Sa conclusion est d’ailleurs sans appel : « si jamais un seul de ceux qui n’avaient jamais sérieusement envisagé la question de la gravité de l’avortement, victimes d’une culture de mort qui nie la réalité du crime que constitue cet attentat contre la personne humaine, si jamais un seul de ceux qui prennent connaissance de cet argumentaire, après avoir réfléchi à tout ce qui vient d’être dit, renonce un jour à avorter, ou qu’il dissuade quelqu’un d’avorter, je me dis que mon travail a du sens » (p. 14).

 

*    *    *

 

De nombreuses questions restent dès lors sans véritable réponse. Comment peut-on prétendre qu’un tel cours représente un apprentissage de débat philosophique ? C’est aussi de cela qu’il s’agit : nous sommes dans une université, pas à une conférence présentant un point de vue sur l’avortement, ni au Grand Séminaire où ce docteur en philosophie intervient par ailleurs.

L’UCL peut difficilement contrôler les notes de tous les cours de toutes les facultés (et on pourrait aussi s’en estimer heureux), mais qui a décidé de nommer ce chargé de cours en remplacement de la professeure titulaire ? Par ailleurs, comment compte-t-il procéder à l’évaluation des étudiant-e-s ? Ceux-ci n’auraient-ils pas, à raison, à craindre de se voir sanctionnés lors de l’examen s’ils se disent en désaccord avec sa doctrine ? Comment cet enseignant peut-il évaluer quelqu’un qui tenterait de raisonner d’une manière différente, exprimant par là des avis ou raisonnements automatiquement « ridicules », « inopérants », « mensongers » ?

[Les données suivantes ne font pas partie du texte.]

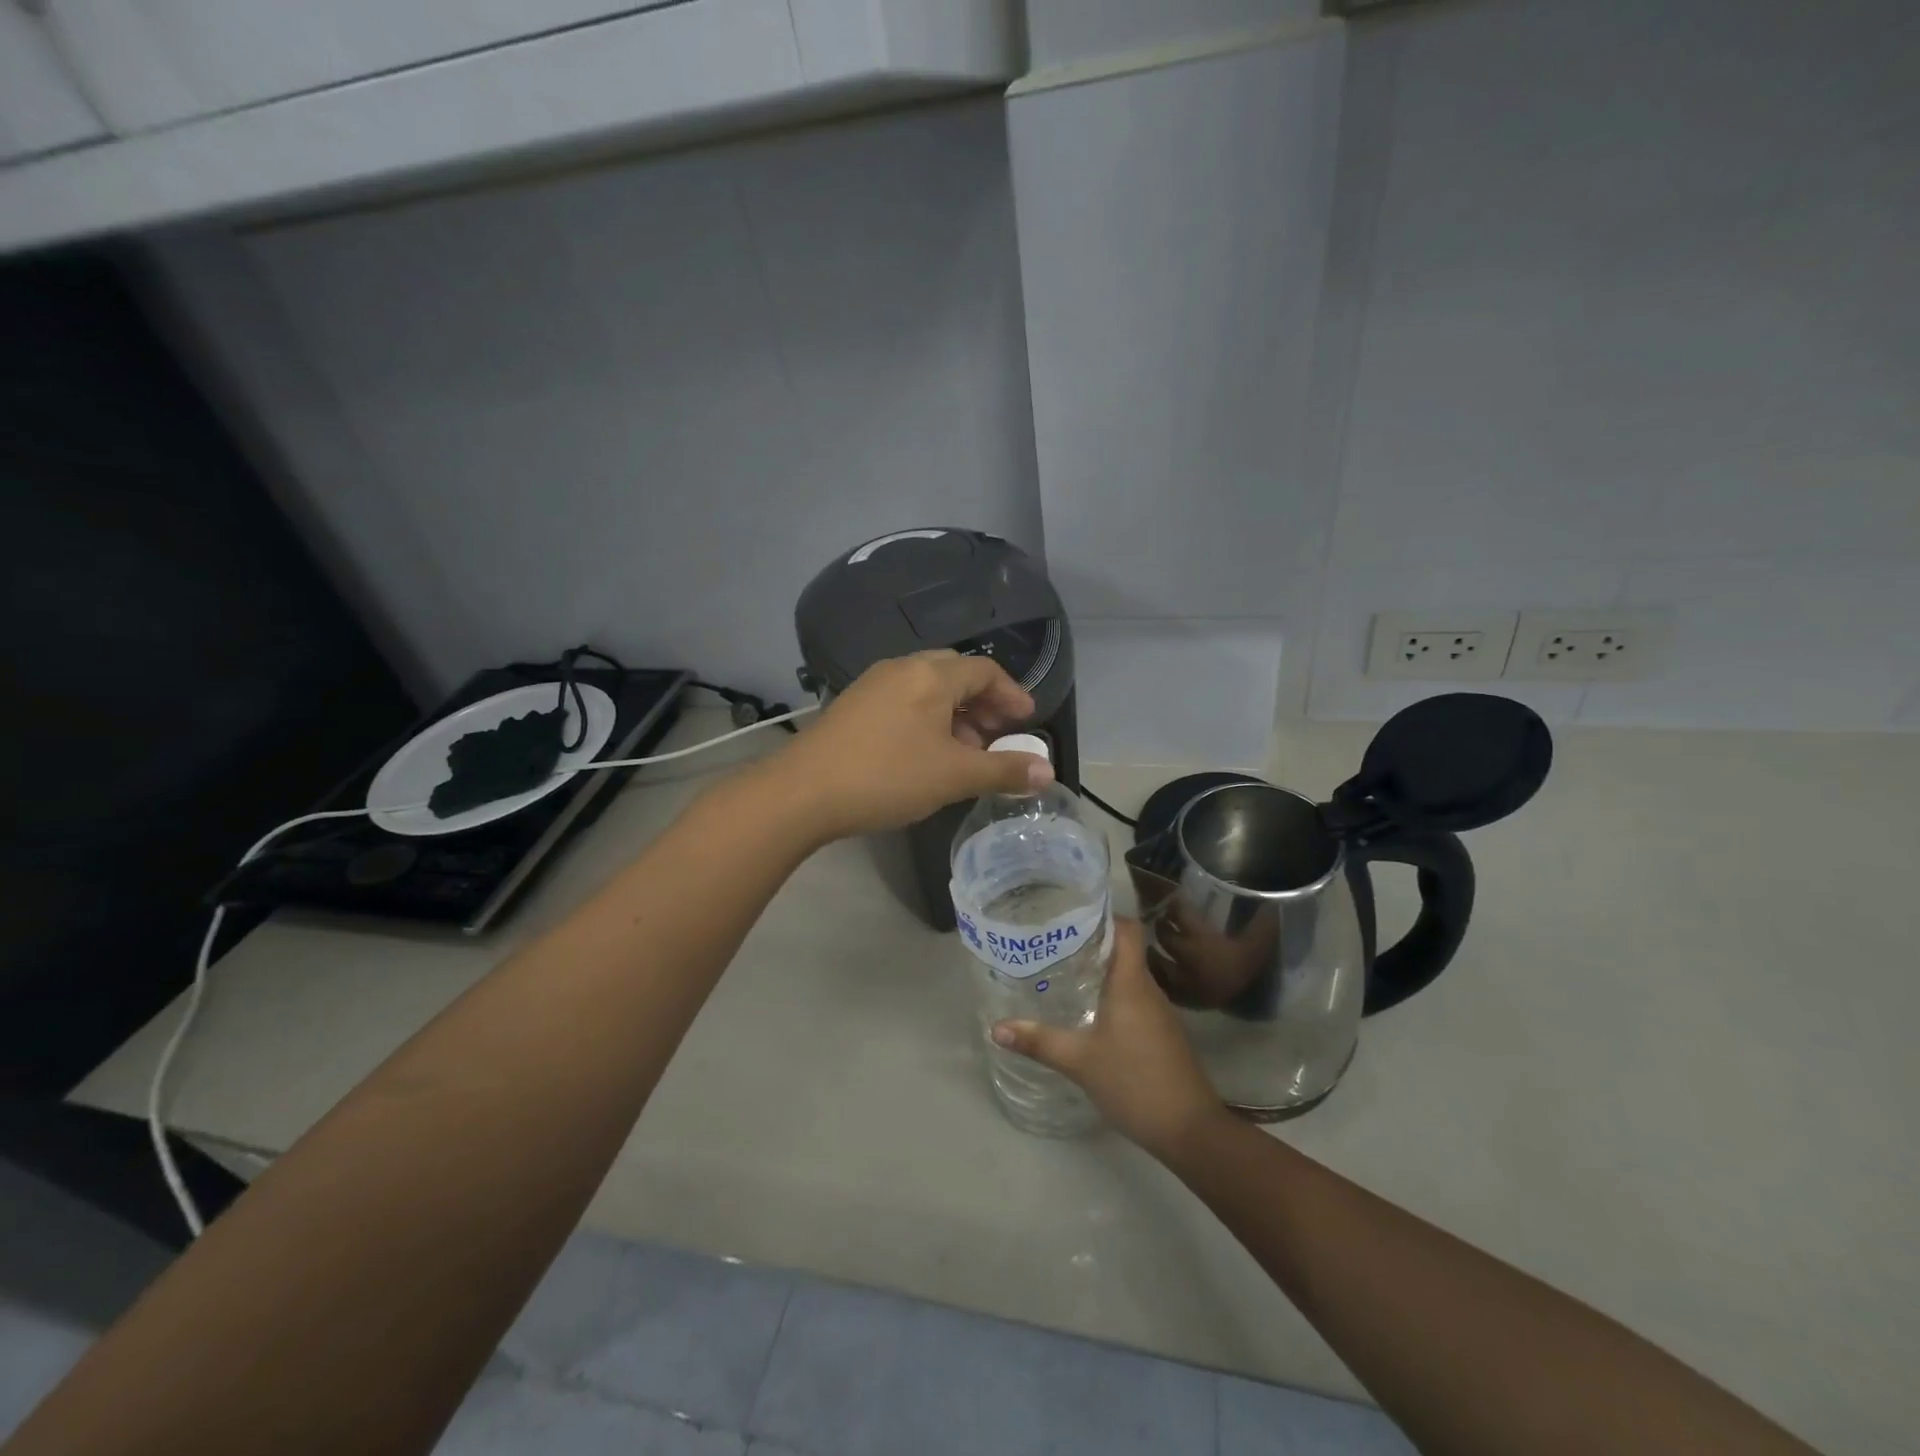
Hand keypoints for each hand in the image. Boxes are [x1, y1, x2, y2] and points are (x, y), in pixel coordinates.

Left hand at [765, 651, 1052, 842]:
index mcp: (931, 674)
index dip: (1012, 695)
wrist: (802, 792)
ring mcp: (872, 685)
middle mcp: (902, 668)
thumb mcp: (954, 776)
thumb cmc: (887, 776)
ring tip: (965, 752)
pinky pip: (903, 702)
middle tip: (998, 736)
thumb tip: (1048, 772)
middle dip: (983, 704)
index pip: (985, 671)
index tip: (1027, 722)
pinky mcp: (852, 706)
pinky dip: (926, 720)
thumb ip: (1004, 771)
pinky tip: (925, 755)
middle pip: (955, 675)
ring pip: (927, 689)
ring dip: (954, 715)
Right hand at [991, 919, 1229, 1161]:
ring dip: (1101, 969)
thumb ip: (1039, 1041)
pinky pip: (1135, 999)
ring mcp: (1159, 1013)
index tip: (1071, 912)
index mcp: (1132, 982)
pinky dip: (1112, 995)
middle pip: (1124, 950)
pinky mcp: (1162, 1034)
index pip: (1127, 929)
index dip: (1103, 914)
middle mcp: (1149, 989)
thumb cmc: (1135, 1082)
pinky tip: (1089, 1009)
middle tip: (1054, 940)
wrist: (1191, 1130)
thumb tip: (996, 1027)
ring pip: (1129, 976)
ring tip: (1064, 969)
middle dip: (1091, 942)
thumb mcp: (1080, 1061)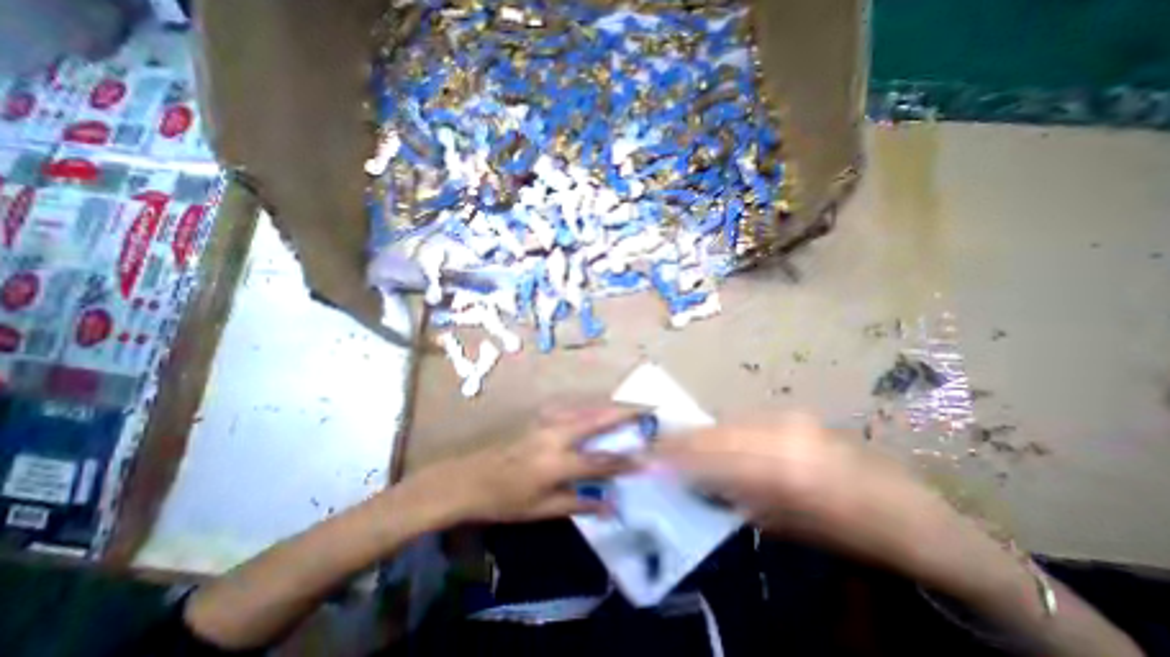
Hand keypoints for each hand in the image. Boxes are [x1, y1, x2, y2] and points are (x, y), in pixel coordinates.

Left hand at [404, 403, 638, 524]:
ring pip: (586, 408)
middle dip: (626, 413)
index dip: (627, 460)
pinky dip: (591, 407)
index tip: (649, 456)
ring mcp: (546, 419)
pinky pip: (572, 408)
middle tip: (649, 408)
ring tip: (631, 407)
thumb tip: (611, 505)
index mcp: (556, 462)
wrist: (467, 476)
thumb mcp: (541, 510)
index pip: (601, 460)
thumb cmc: (504, 500)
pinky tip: (598, 409)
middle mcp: (555, 434)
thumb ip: (578, 502)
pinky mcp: (538, 414)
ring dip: (610, 406)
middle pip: (598, 419)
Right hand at [655, 417, 953, 574]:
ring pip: (728, 422)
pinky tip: (711, 438)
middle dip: (683, 439)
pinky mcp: (793, 414)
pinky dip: (722, 429)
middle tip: (655, 445)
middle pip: (718, 432)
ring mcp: (789, 418)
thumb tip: (699, 481)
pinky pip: (744, 420)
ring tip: (676, 442)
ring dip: (700, 434)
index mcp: (788, 471)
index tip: (652, 456)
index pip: (717, 457)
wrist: (913, 511)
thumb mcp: (791, 527)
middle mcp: (784, 435)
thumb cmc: (854, 534)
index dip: (681, 455)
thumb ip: (740, 498)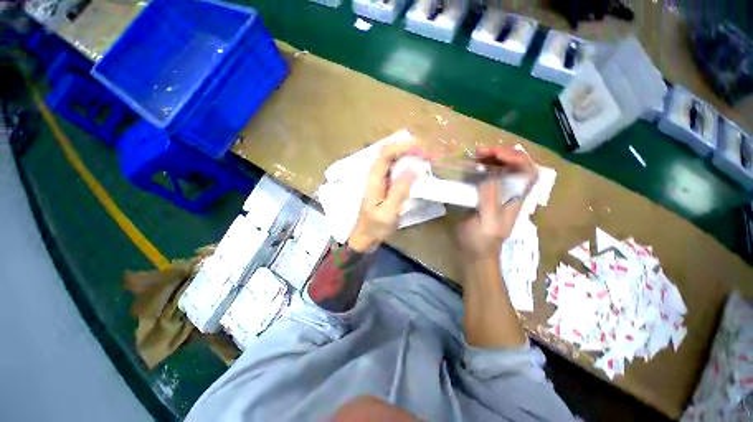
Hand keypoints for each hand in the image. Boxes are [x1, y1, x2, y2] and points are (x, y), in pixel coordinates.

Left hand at [348, 142, 420, 252]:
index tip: (422, 149)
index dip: (404, 147)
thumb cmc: (375, 227)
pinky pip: (395, 169)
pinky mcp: (384, 185)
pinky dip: (406, 164)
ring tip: (425, 157)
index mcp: (374, 179)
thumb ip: (399, 191)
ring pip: (393, 159)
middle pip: (390, 152)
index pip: (387, 153)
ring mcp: (379, 180)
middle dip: (408, 147)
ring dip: (408, 154)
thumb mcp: (388, 212)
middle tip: (427, 152)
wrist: (364, 238)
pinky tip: (416, 168)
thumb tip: (413, 169)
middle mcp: (375, 175)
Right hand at [457, 145, 537, 261]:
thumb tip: (488, 173)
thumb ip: (490, 197)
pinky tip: (470, 167)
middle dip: (501, 154)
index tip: (496, 154)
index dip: (516, 158)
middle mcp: (510, 193)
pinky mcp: (483, 197)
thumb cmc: (481, 241)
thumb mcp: (487, 221)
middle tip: (479, 151)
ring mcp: (496, 194)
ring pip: (501, 170)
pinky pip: (486, 177)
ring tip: (474, 156)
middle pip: (515, 166)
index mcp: (516, 199)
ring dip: (490, 159)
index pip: (528, 172)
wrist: (473, 254)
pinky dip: (480, 168)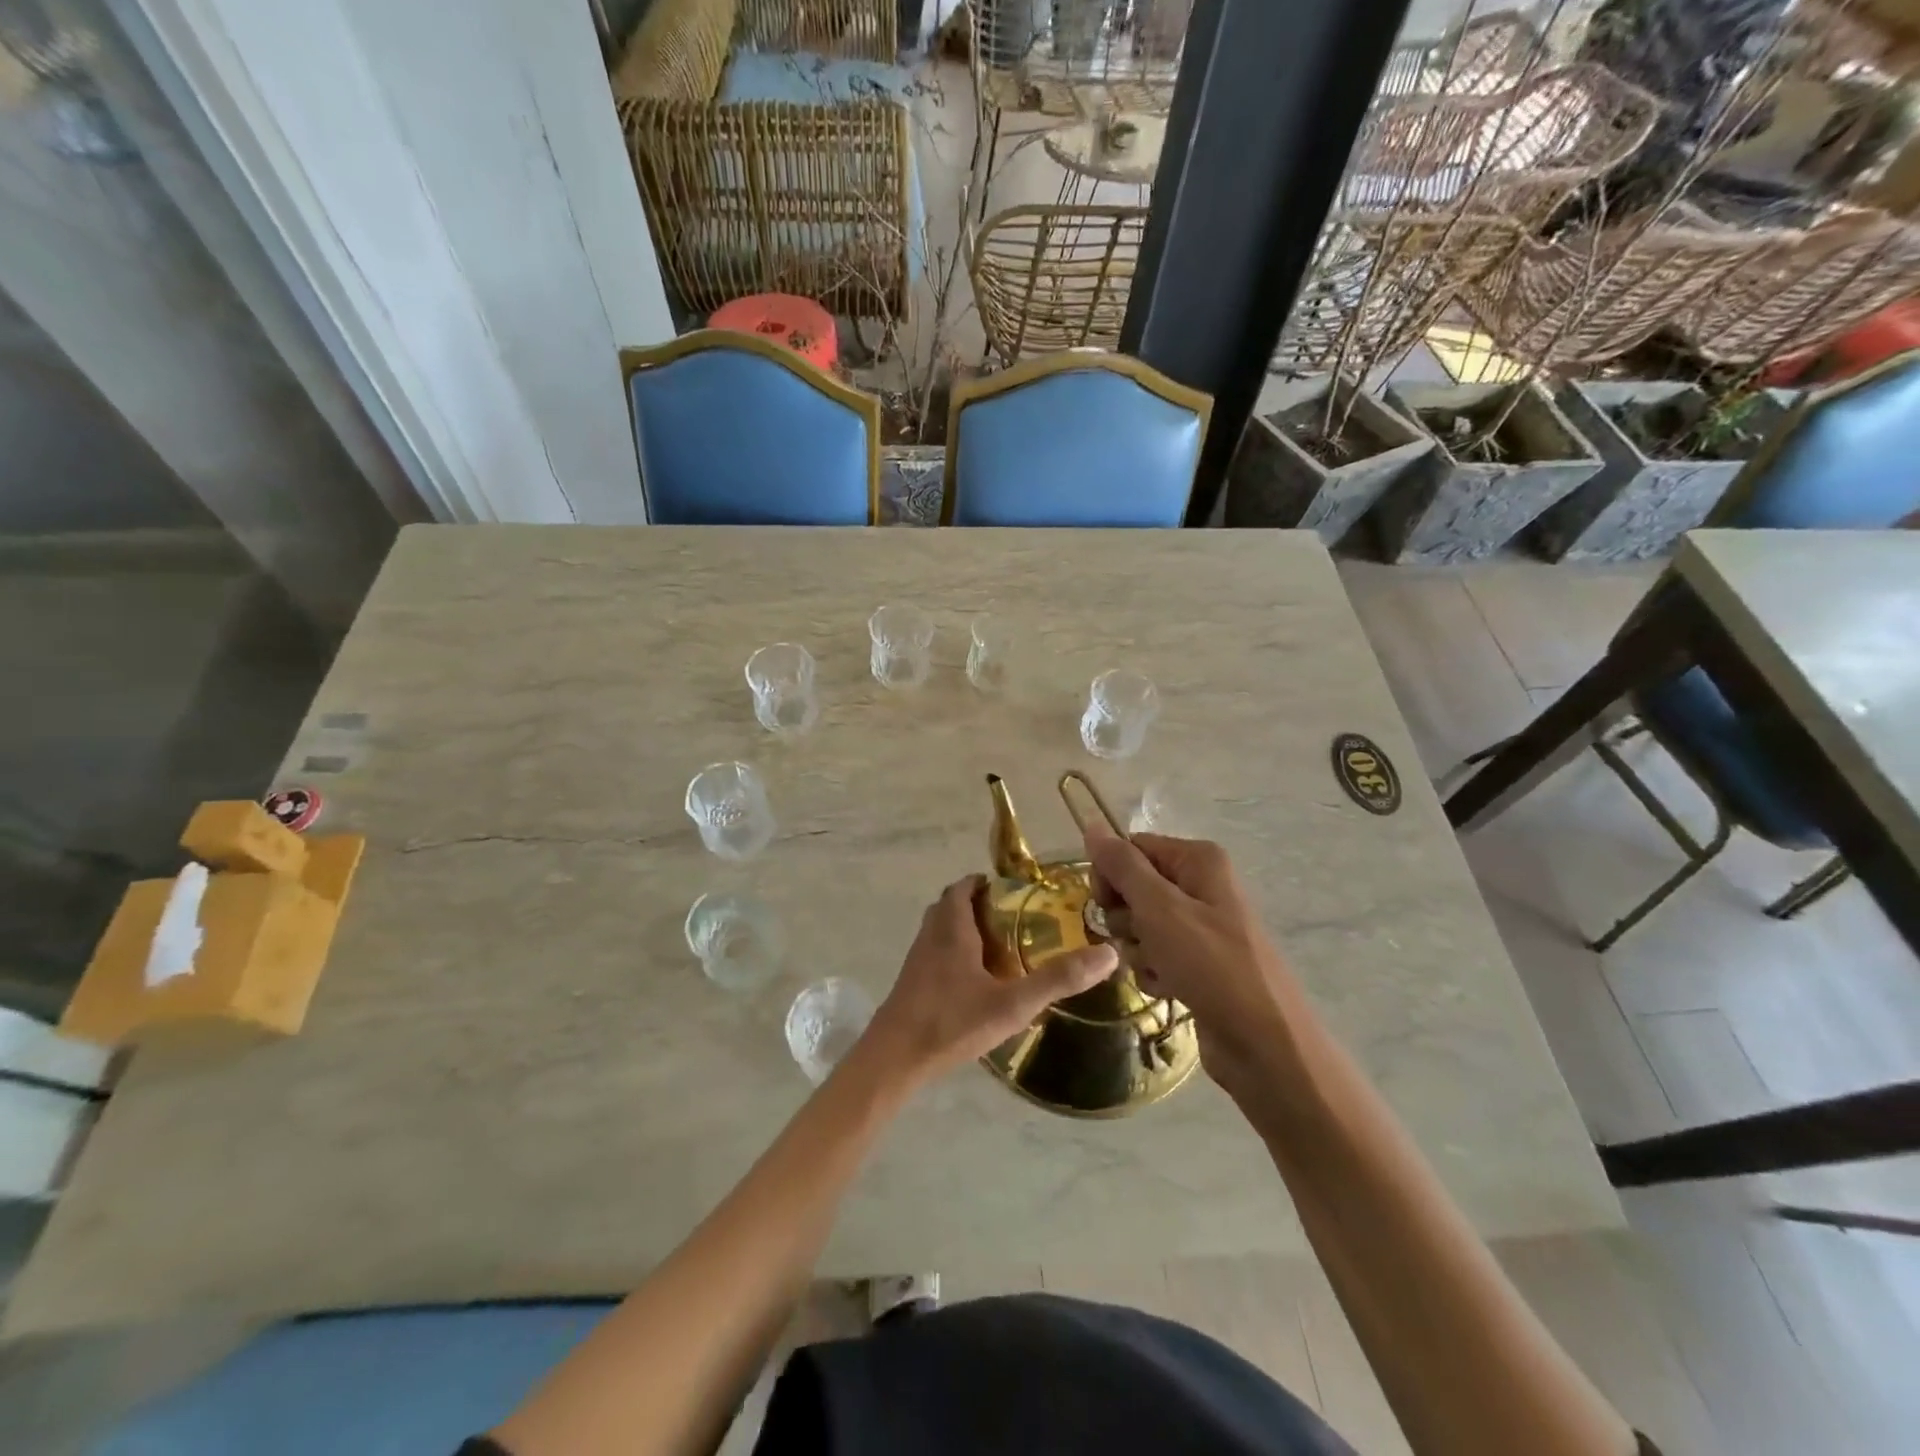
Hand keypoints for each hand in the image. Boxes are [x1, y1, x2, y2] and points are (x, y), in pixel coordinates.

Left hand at [857, 875, 1117, 1089]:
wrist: (894, 1058)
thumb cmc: (951, 1022)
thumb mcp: (1012, 1003)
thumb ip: (1058, 979)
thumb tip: (1108, 954)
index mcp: (952, 928)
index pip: (963, 888)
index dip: (984, 883)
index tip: (1012, 891)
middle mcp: (931, 935)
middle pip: (950, 906)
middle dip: (977, 905)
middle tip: (1011, 919)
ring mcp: (917, 960)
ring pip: (940, 930)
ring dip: (964, 929)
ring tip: (998, 948)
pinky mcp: (911, 983)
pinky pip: (934, 954)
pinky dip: (953, 954)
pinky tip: (974, 982)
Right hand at [1086, 829, 1307, 1099]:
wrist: (1265, 1046)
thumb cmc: (1212, 966)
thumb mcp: (1160, 909)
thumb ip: (1122, 866)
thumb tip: (1092, 824)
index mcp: (1198, 860)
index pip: (1131, 849)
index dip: (1111, 876)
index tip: (1105, 905)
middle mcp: (1201, 885)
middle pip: (1133, 887)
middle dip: (1125, 918)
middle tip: (1139, 939)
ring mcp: (1201, 926)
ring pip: (1140, 925)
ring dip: (1138, 950)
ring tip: (1159, 970)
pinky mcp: (1198, 963)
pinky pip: (1156, 954)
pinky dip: (1153, 971)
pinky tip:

Quelle que soit la position de cet enseignant sur l’avortement, les autres professeurs de philosophie peuvent-ils cautionner ce type d’enseignement ? Tout discours, sans aucune exception, peut-il être prononcé dans un cours universitaire de philosophie, dans l’objectif de « faire réfléchir » ? L’université n’a-t-elle dès lors plus besoin d’hommes et de femmes disposant d’une formation solide, d’une expérience de recherche – l’enseignant concerné possède a priori un curriculum adéquat, mais il semble avant tout se reposer sur son opinion personnelle, sa liberté d’expression – et d’une rigueur scientifique ?

 

Au vu de l’ensemble de ces considérations, il nous semble bel et bien que cette affaire ne se limite absolument pas à des questions d’opinions, de liberté d’expression ou encore de censure. Un cours de philosophie où l’on discute de la question épineuse de l’avortement ? Très bien ! Où l’on discute de la morale, des opinions prétendues légitimes ou illégitimes, de la censure, de la difficulté pour certains de faire entendre leur voix parce qu’elle ne correspond pas aux normes en vigueur ? Parfait !

Sauf qu’ici, ce n’est pas le cas. Loin de là.